Manisalı kadın girişimci Süreyya Çalışır, yurt içinde ve yurt dışındaki kurumsal firmalarda satın alma konusunda geliştirdiği kariyerini bırakarak babasının kapanmak üzere olan besi çiftliğinin başına geçti ve hayvancılık yapmaya başladı.
Ailesi Manisa’da hayvancılıkla uğraşan Çalışır, Marmara Üniversitesi İngilizce İktisat Bölümünden mezun olduktan sonra uluslararası ticaret alanında yüksek lisans yaptı. Önde gelen şirketlerin Bursa, İstanbul ve Lüksemburg ofislerinde satın alma uzmanı olarak görev alan Çalışır, babası yaşlanıp çiftlikle ilgilenemeyecek duruma gelince plazadaki kariyerini bırakarak geçen yıl ailesinin besi çiftliğinin başına geçti.
Tarım ve Orman Bakanlığının desteği ve Ziraat Bankasınca çiftçilere sağlanan kredileri kullanarak kapanmak üzere olan çiftliği onaran, Hollanda’dan yeni hayvanlar alıp traktör ve diğer ekipman eksiklerini tamamlayan Çalışır, modern bir tesise dönüştürdüğü çiftlikte 60 büyükbaş hayvanla süt üretimi yapıyor.
Halen bir süt ürünleri firması için üretim yapan kadın girişimci, modern teknikleri uyguladığı tesiste hayvan sayısı ve üretimini artırarak alanında markalaşmayı hedefliyor.
Süreyya Çalışır, AA muhabirine, Manisa’da yaşayan 80 yaşındaki babası Cavit Çalışır’ın yaşlanınca çiftliğiyle eskisi gibi ilgilenemediğini ve bakımsız kaldığı için satmayı düşündüğünü, kendisinin buna karşı çıktığını söyledi.
Kariyeriyle aile mesleği arasında karar vermekte zorlandığını ancak babasının yıllardır emek verdiği işletmenin ayakta tutulmasını daha fazla önemsediğini anlatan Çalışır, şöyle konuştu:
“Böyle bir tahayyülüm yoktu.

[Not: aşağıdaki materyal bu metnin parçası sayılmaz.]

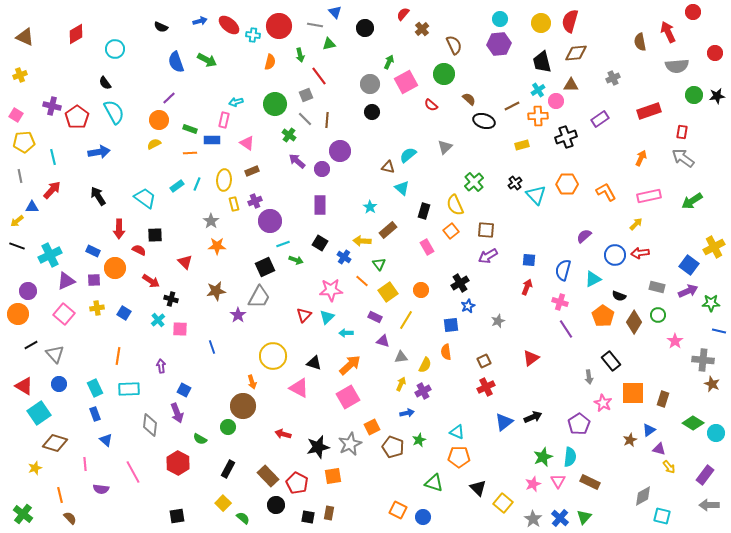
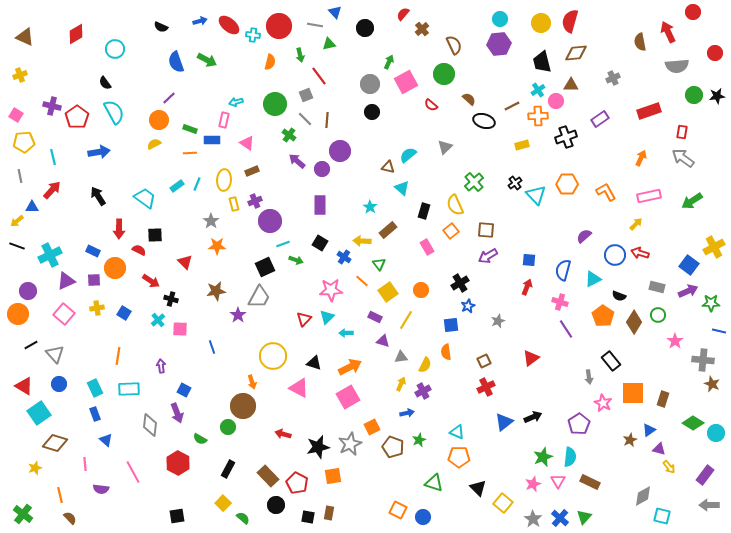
red arrow at (640, 253): rotated 24 degrees clockwise
red triangle at (304, 315): moved 4 px down
orange arrow at (350, 365): moved 2 px down; rotated 15 degrees clockwise
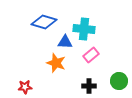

Bana asıl ilham kaynağı olan şey buranın taşında toprağında babamın emeğinin olması. Bu işletmenin ayakta kalması hedeflediğim bir şey. Çünkü emek kolay verilen bir şey değil. Babamın 80 yıllık ömrünün 50 yılının sonucunda ulaştığı bir noktadayken buranın satılması doğru değildi. O yüzden ben üniversitede okurken, yüksek lisans yaparken, çalışma hayatımdayken çiftliğe dönerim diye bir hayalim yoktu. Çünkü Bursa, İstanbul ve Lüksemburg’dan sonra burası çok da böyle dönülecek bir yer değildi benim için. Tamamen yurt dışına taşınmak, orada vatandaşlık alıp hayatımı sürdürmek gibi bir hedefim vardı. Sonrasında dünya turuna çıkmak, gezmek vardı. Şimdi ise tam tersi, olaylar doğduğu yerden battı, battığı yerden doğmaya başladı.”
İşletmenin başına geçtiğinde hayvancılıkla ilgili pek bilgisinin olmadığını, çok sayıda kaynak okuyarak bilgisini geliştirdiğini, hayvancılık konusundaki yenilikçi yaklaşımları uyguladığını ifade eden Çalışır, hayvanlarının takibini teknolojiyi kullanarak yaptığını belirtti.
Çalışır, satın alma uzmanlığı kariyeriyle besiciliğin ayrı dünyalar olduğunu, yeni hayata alışmaya gayret ettiğini dile getirerek şunları kaydetti:
“8 yıl kurumsal hayat, sabah 8 akşam 5 mesai demek. Hayvancılık ise 7 gün 24 saat… Bir yakınınız ölse dahi cenaze bekletilir ama bu hayvanların sağımı yapılır. Kurumsal hayat kolaylık gibidir ama insanlarla uğraşmak, hedeflerle uğraşmak zordur. Hayvancılık hafta sonu gezmelerimize, mesela tiyatroya gitmenize engel. Ama asıl tiyatro gerçek hayat aslında. Yani hayvanların birbirleriyle hareketlerini izlediğinizde bunu eğer bir tiyatro olarak görebiliyorsanız çok güzel. Plaza hayatı evet geliri olan bir yer ama benim sloganım şu; az insan, çok huzur. Hayvancılık bu konuda gerçekten çok güzel çünkü verdiğiniz her şeyin karşılığını alıyorsunuz.”